PRO CHOICE
The New Yorker|January 30, 2023
"The Appointment" skewers the hypocrisy of the abortion debate.
VINSON CUNNINGHAM
PRO CHOICE

It’s usually the anti-abortion activists—the sign-wavers outside clinics, the tellers of post-op horror stories—who want to show you, in great detail, what a fetus looks like. There’s something about the peach-and-hibiscus shock of flesh and blood, about the smallness of that embryonic presence: the picture is supposed to appall you into some new way of thinking and feeling about the politics of birth. It’s only right, then, that the first big laugh of the raucously pro-choice musical “The Appointment,” by the Philadelphia-based theatre collective Lightning Rod Special, directed by Eva Steinmetz at WP Theatre, is earned with a similar kind of representation.
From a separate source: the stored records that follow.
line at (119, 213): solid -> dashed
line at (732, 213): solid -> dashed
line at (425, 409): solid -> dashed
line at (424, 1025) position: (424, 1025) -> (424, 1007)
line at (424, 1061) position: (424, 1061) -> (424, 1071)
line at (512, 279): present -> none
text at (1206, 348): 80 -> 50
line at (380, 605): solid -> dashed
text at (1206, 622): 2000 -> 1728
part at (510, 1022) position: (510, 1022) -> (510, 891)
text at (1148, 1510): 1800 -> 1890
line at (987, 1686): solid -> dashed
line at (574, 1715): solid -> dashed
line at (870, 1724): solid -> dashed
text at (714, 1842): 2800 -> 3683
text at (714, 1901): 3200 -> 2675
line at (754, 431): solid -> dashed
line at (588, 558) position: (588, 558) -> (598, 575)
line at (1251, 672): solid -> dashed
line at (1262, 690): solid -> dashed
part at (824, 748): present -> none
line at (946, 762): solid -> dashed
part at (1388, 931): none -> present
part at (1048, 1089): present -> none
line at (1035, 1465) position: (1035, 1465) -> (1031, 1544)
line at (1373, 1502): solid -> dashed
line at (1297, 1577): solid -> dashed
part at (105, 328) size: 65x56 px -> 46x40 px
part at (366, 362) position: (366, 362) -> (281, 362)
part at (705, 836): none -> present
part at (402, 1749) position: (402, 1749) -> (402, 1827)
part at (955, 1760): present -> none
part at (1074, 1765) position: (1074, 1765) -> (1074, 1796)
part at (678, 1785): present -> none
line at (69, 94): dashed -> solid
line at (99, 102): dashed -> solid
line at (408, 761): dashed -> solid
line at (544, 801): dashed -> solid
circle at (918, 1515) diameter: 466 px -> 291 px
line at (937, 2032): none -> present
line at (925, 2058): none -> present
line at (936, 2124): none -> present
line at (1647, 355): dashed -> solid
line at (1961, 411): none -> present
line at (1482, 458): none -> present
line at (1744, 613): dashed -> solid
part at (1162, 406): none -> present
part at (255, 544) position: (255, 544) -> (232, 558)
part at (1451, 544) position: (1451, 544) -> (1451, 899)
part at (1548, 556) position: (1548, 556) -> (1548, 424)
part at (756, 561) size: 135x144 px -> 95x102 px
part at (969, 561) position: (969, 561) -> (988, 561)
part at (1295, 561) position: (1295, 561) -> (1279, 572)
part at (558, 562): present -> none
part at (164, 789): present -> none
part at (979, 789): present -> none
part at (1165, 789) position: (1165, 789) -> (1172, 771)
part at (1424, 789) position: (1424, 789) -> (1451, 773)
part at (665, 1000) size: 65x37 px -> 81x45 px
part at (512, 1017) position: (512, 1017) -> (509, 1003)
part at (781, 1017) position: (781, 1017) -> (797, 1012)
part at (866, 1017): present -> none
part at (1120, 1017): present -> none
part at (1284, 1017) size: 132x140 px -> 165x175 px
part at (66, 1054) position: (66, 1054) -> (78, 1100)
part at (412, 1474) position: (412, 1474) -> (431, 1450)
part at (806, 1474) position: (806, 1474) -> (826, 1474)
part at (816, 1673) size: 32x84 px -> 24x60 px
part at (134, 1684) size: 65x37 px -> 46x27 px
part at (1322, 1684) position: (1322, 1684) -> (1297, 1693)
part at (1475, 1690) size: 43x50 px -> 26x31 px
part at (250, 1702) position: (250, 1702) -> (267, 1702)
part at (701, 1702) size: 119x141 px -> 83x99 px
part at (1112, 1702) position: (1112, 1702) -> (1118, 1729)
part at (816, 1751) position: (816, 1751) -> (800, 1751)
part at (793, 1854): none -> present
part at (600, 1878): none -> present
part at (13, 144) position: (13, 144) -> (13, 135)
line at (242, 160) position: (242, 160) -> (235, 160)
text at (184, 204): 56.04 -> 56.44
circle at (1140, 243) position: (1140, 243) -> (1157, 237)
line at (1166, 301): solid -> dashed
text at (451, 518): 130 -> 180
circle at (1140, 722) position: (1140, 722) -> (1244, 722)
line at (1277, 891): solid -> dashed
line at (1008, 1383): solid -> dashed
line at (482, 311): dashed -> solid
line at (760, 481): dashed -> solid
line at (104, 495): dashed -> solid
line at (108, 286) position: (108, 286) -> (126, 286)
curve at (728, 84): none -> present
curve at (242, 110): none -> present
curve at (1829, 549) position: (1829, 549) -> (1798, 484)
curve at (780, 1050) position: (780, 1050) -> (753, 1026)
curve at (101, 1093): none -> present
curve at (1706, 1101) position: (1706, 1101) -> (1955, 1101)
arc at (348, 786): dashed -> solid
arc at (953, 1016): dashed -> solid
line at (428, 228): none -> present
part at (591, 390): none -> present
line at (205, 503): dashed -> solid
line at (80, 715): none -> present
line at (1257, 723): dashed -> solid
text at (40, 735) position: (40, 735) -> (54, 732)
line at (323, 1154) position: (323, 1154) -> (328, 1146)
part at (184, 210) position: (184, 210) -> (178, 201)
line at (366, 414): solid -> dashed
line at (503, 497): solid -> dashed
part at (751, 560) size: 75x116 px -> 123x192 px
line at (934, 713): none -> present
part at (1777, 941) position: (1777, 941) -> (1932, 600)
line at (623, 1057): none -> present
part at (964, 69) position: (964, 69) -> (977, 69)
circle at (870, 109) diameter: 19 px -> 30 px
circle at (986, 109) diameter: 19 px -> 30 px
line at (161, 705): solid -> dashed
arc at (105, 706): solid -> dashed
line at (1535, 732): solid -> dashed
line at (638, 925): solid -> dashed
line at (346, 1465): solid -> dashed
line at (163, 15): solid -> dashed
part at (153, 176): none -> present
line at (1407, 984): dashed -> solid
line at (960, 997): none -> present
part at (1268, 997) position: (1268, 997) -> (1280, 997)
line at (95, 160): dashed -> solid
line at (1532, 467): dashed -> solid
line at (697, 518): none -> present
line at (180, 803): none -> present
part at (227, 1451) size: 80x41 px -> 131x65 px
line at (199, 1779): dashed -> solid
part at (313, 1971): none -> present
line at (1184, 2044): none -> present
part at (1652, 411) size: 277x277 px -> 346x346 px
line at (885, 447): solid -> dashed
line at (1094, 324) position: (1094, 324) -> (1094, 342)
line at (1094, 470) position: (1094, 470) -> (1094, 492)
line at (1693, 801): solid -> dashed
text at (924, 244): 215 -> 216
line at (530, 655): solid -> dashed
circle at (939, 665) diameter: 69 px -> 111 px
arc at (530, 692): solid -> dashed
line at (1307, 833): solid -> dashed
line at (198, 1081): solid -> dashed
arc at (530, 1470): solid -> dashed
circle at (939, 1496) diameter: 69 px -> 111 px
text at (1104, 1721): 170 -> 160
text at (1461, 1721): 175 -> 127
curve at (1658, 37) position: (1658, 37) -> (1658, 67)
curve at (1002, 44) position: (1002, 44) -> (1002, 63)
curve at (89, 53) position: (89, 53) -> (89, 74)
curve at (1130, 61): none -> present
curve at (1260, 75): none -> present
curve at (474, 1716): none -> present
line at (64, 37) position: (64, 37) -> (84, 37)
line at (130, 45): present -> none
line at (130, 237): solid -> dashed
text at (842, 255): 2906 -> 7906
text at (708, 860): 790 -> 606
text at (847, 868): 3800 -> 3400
When the curtain opens, there’s a fetus onstage, moving slowly and subtly, as if bobbing in fluid. It’s soon joined by several others. We know they’re fetuses precisely because of those images we’ve seen used as agitprop, even if we’ve strained to avoid them. The fetuses are played by members of Lightning Rod Special— Katie Gould, Jaime Maseda, Lee Minora, Brett Ashley Robinson, Scott R. Sheppard, Alice Yorke, and Danny Wilfred, all vibrating with talent and hip smarts— wearing skintight, skin-colored suits marbled with purplish-gray veins. From their tummies sprout ropelike umbilical cords.